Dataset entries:
^^^^^^^^^^^^^^^^

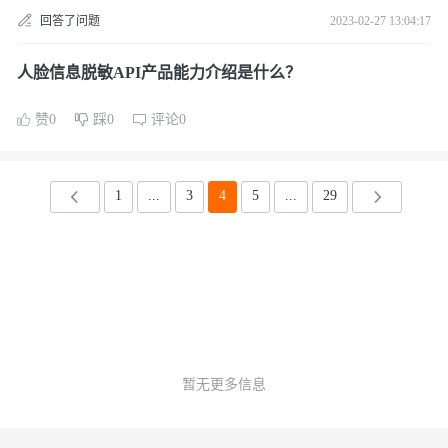
回答了问题
2023-02-27 13:04:17
人脸信息脱敏API产品能力介绍是什么？
赞0
踩0
评论0
1
...
3
4
5
...
29
暂无更多信息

^^^^^^^^^^^^^^^^

Copy every line of the data above word for word, leaving the pictures out of your answer.

回答了问题
2023-02-27 13:04:17
人脸信息脱敏API产品能力介绍是什么？
赞0
踩0
评论0
1
...
3
4
5
...
29
暂无更多信息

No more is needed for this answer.